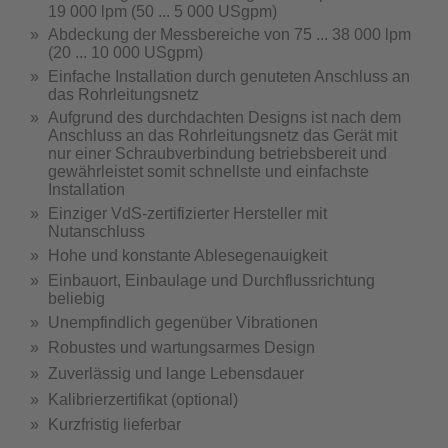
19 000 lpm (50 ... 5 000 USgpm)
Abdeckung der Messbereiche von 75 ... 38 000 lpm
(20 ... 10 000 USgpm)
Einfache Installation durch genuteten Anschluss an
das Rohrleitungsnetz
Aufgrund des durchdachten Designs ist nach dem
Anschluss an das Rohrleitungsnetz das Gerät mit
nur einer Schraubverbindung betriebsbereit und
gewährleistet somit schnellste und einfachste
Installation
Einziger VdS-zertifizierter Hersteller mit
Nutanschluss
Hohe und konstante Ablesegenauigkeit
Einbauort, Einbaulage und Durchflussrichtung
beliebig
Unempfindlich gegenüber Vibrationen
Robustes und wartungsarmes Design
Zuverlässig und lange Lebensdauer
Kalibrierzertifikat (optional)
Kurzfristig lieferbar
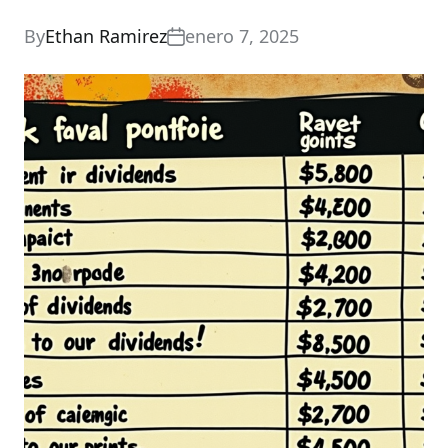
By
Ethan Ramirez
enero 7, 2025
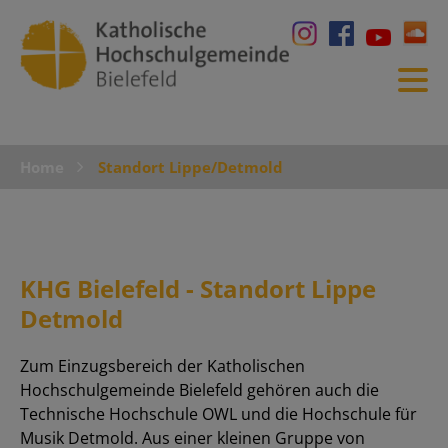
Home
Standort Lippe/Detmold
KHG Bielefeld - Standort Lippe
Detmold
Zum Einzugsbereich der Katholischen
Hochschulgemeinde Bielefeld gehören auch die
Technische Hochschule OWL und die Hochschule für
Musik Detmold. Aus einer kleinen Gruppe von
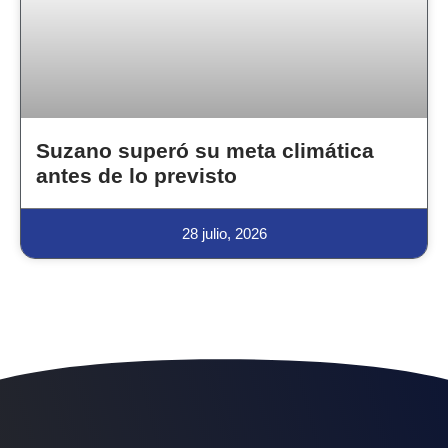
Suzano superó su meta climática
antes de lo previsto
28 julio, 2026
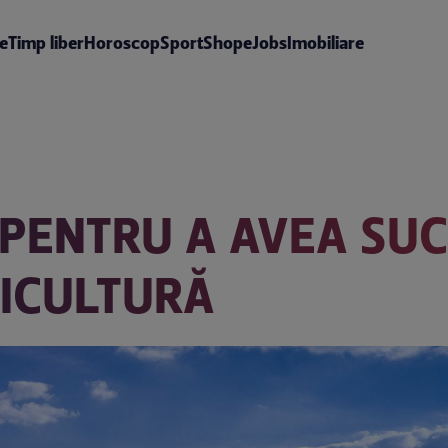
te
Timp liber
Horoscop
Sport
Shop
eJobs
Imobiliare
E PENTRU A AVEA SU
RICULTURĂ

What is being asked:
In your transcription of the listing above, match each line exactly and include no pictures.

Final answer:
19 000 lpm (50 ... 5 000 USgpm)
Abdeckung der Messbereiche von 75 ... 38 000 lpm
(20 ... 10 000 USgpm)
Einfache Installation durch genuteten Anschluss an
das Rohrleitungsnetz
Aufgrund des durchdachten Designs ist nach dem
Anschluss an das Rohrleitungsnetz das Gerät mit
nur einer Schraubverbindung betriebsbereit und
gewährleistet somit schnellste und einfachste
Installation
Einziger VdS-zertifizierter Hersteller mit
Nutanschluss
Hohe und konstante Ablesegenauigkeit
Einbauort, Einbaulage und Durchflussrichtung
beliebig
Unempfindlich gegenüber Vibrationen
Robustes und wartungsarmes Design
Zuverlässig und lange Lebensdauer
Kalibrierzertifikat (optional)
Kurzfristig lieferbar
By
Ethan Ramirez
enero 7, 2025
Home
Standort Lippe/Detmold
KHG Bielefeld - Standort Lippe
Detmold
Zum Einzugsbereich der Katholischen
Hochschulgemeinde Bielefeld gehören auch die
Technische Hochschule OWL und die Hochschule für
Musik Detmold. Aus einer kleinen Gruppe von
Suzano superó su meta climática
antes de lo previsto
28 julio, 2026
te
Timp liber
Horoscop
Sport
Shop
eJobs
Imobiliare
E PENTRU A AVEA SU
RICULTURĂ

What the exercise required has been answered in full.